Take the example of apps. Before you download them, it is a precondition to allow the creator access to your personal information like videos and photographs. Usually, you have to accept the terms and conditions before you access the app. Most people do not read the details but are quick to accept whatever terms and conditions offered.

Many times after downloading an app, you have no control of what its creator will use your data for. Under most of the terms and conditions, consent is given to the app creator to do many things with your data, including third party sharing.

A lot of personal data is given out during online activities. Third parties are able to access this information and use personal data for various purposes like marketing. Digitisation has enhanced data exchange. Before accessing most services you are required to give out your personal data. How secure is THIS?

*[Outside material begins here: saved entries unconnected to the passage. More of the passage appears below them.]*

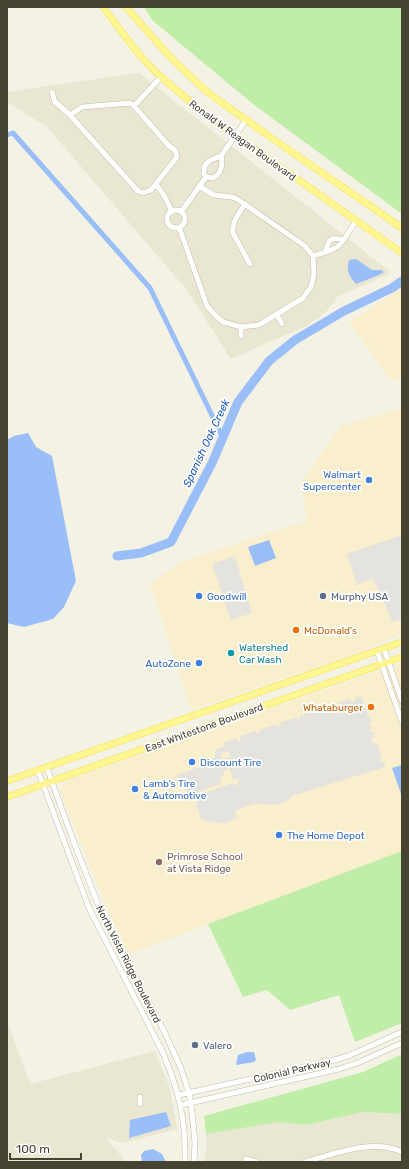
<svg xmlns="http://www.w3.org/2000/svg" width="409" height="1169" font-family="Rubik,sans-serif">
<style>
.residential{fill:#e9e6d1}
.commercial{fill:#f9efcc}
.green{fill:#c0eda8}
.parking{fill:#e4e3dd}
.water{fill:#99bef8}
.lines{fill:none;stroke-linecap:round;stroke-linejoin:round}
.canal{stroke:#99bef8;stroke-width:5}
.river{stroke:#99bef8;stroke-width:9}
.minor-casing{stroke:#c0bda6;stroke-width:6}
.major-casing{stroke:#f1e255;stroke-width:7}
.minor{stroke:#fff;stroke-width:5}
.major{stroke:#fff692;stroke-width:6}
.shop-dot{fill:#3f7fe0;stroke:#fff;stroke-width:1.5}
.service-dot{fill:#5c6f8a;stroke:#fff;stroke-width:1.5}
.food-dot{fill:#e8710a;stroke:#fff;stroke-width:1.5}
.culture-dot{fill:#0f9aa8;stroke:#fff;stroke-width:1.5}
.education-dot{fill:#8d6e63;stroke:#fff;stroke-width:1.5}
.labels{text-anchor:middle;stroke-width:3.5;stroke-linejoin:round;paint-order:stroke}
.street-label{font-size:10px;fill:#474333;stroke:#fff}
.shop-label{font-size:10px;fill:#366cbe;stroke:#fff;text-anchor:start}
.service-label{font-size:10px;fill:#4e5e75;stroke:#fff;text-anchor:start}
.food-label{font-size:10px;fill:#c56008;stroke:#fff;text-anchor:start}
.culture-label{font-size:10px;fill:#0d838f;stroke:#fff;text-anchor:start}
.education-label{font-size:10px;fill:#785e54;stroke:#fff;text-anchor:start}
.water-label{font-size:11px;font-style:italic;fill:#215cbe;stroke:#fff}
</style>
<rect width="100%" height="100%" fill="#f4f2e4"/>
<path class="residential" d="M139 73 388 270 389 274 338 296 326 312 308 325 231 359 186 289 47 127 7 102V92Z
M7 1021 30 1084 155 1051 170 1089 177 1129 122 1143 106 1138 126 1162H7Z
M364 1112 402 1114V1162H204L207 1147 206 1134 279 1122 306 1125Z"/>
<path class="commercial" d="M402 288V381L389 378 349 322Z
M402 408V634L391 638 358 653 191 710 150 584 181 562 307 521 301 482 341 426Z
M402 663V851L129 954 117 933 60 791 65 781Z"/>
<path class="green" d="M144 7H402V214L253 104 152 20Z
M402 851V1023L355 1042 339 995 290 1010 267 990 243 997 208 924Z
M402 1054V1114L363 1112 306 1125 279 1122 206 1134 204 1116 363 1072Z"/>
<path class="parking" d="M402 535V619L393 622 373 579 357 585 347 554Z
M235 556 252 613 231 620 212 564Z
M356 697H362L369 717H371L372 722 369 724 372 729 369 731 374 732 375 737 371 739 373 744 377 743 382 758 379 759 380 762 384 761 385 767 292 796 289 800 276 805 253 804 235 811 237 818 224 824 201 820 198 809 196 806 198 799 200 795 232 783 235 786 240 781 238 778 233 780 227 758 231 757 229 751 223 753 222 752 221 756V759L226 758 229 768 224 771V774L220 779 221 784 191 794 190 791 187 792 185 784 180 785 177 775 210 763 209 760 214 758 215 755V750L225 747 224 742 237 738 238 741H241L240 736 256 731 258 734 260 733 259 730 277 724V727H280L279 723 297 717 298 721 300 720 299 716 317 710 318 713H321L320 709 328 706 330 710 340 706 338 702 350 699 351 702H353Z"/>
<path class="water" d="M356 259 372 270H381L384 272 379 275 356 284C349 276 346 271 349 260Z
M28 433 36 447 52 456 76 581 64 607 53 619 24 627 7 623V440L14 436Z
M269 540 276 558 255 566 248 547Z
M402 765V797L392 768Z
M247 1052H254L256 1060 254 1062 236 1065 238 1055Z
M166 1112 171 1126 129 1138 130 1120Z
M153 1149 162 1154 166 1162H142L141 1155 144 1151Z"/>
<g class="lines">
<path class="canal" d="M7 135 13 133 150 288 223 438"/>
<path class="river" d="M117 556 141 553 171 542 212 463 238 402 269 361 295 340 344 311 392 288 402 281"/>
<g class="minor-casing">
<path id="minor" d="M52 92 55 102 68 113 138 191 143 193 151 190 177 157C177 151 174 149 169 146L134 106 130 103 82 107 70 115
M134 106 161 77
M206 177 204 174C203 161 211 160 221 156L246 120
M206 177 213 178C222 173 223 165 221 156
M156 184 165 197 172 212
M245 204C239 214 231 222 233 233L250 264
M167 219a9 9 0 1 1 18 0a9 9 0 1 1-18 0Z
M181 212 206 177
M179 227 207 306 216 316 223 322 241 327 259 325 303 298 311 287 314 274 313 256 305 246 237 199 232 197 214 195 199 186
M326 252C328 240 330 236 343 240
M313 256C321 253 330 252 337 247 342 244 352 227 356 221
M277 315 282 324
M241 336V327
M384 649 402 701
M377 651 402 722
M47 768 73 840 101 912 164 1031 180 1066 189 1093 192 1112 195 1143 194 1162
M38 771 89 908 163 1053C179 1091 186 1120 185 1162
M179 1095 331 1061 348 1056 402 1032
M140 1097V1104
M181 1105 339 1069 360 1062 402 1043
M245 1162 246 1159 256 1162
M305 1162C334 1154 373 1138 402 1152"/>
</g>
<g class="major-casing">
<path id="major" d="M103 7 134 48 145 61 161 77 205 114 402 253
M126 7 170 57 207 92 273 139 402 228
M7 781 402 642
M7 797 402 657"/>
</g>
<use href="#minor" class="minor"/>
<use href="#major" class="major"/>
</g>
<g class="shop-dot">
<circle cx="369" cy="480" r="4"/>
<circle cx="199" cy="596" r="4"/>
<circle cx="199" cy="663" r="4"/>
<circle cx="192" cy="762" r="4"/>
<circle cx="135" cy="789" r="4"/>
<circle cx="279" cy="835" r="4"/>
</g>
<g class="service-dot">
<circle cx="323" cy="596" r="4"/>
<circle cx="195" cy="1045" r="4"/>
</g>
<g class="food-dot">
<circle cx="296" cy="630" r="4"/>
<circle cx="371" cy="707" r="4"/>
</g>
<circle class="culture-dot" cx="231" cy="653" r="4"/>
<circle class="education-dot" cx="159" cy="862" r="4"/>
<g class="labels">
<g class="street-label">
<text transform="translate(243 140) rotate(36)" y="4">Ronald W Reagan Boulevard</text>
<text transform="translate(204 727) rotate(-20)" y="4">East Whitestone Boulevard</text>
<text transform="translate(129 964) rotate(63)" y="4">North Vista Ridge Boulevard</text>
<text transform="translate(292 1070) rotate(-13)" y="4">Colonial Parkway</text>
</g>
<g class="shop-label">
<text x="361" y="478" text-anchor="end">Walmart<tspan x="361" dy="12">Supercenter</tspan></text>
<text x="207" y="600">Goodwill</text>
<text x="191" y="667" text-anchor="end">AutoZone</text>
<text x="200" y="766">Discount Tire</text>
<text x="143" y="787">Lamb's Tire<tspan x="143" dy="12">&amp; Automotive</tspan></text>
<text x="287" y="839">The Home Depot</text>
</g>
<g class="service-label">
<text x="331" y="600">Murphy USA</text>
<text x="203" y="1049">Valero</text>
</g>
<g class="food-label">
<text x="304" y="634">McDonald's</text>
<text x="363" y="711" text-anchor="end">Whataburger</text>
</g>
<g class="culture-label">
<text x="239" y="651">Watershed<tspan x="239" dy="12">Car Wash</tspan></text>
</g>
<g class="education-label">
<text x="167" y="860">Primrose School<tspan x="167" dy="12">at Vista Ridge</tspan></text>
</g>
<g class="water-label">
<text transform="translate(206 443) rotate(-65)" y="4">Spanish Oak Creek</text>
</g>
</g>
<rect width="409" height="1169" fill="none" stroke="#474333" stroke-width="16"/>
<path d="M10 1153v6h71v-6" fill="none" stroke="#474333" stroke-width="2"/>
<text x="16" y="1153" font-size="12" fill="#474333" stroke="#ffffff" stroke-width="3" paint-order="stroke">100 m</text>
</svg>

A few weeks ago Kenya passed a data protection law whose foundation is the right to privacy. Article 31 of the Constitution gives citizens some level of data privacy in communications.


The Data Protection Act, however, comes in to provide a legal framework on personal data usage, especially on digital platforms. Last year, the European Union passed the General Data Protection Regulations (GDPR) and the Kenyan data protection law is said to be GDPR compliant.

There are a lot of provisions in the law, which are important to read ahead of enforcing the law.

The data protection laws will bring about several changes in the business environment.

One is that almost all businesses will have to put in place structures and operations to ensure compliance.

Most businesses handle data. For example, when a client procures your services, you usually have a client database containing information about the client.


Therefore, this law will be applicable to businesses that either control or process data.

My interpretation is that as long as you are in direct control of another person’s data then the law applies to you.

The law sets out several requirements that must be put in place when handling another’s personal data and this includes processing and profiling.

The data must be handled lawfully, accurately and the data subject’s consent must be given before it is shared to third parties.

In the case of a business, when a client gives you personal information, then you have an obligation to honour the law’s provisions when interacting with that data.

For example, you cannot disclose their information to others without seeking consent.

Structurally, the law requires controllers and processors to nominate data protection officers whose main duty is to ensure compliance with the law.

This is especially so for businesses that are regulated and licensed by the government, for example, banks.

Therefore, there may be more demand for professionals with data protection skills such as IT experts.

Data sourced from Kenya is now safeguarded. This is crucial, especially in the wake of the Cambridge Analytica data scandal and the influence of the 2017 Kenyan elections.

Global entities setting up in Kenya may have to be compliant with data protection laws. Most are GDPR compliant anyway

There is a state agency that will deal with enforcement and overseeing protection in Kenya.

The impact of this law will take some time to be realised but it is prudent to prepare in advance.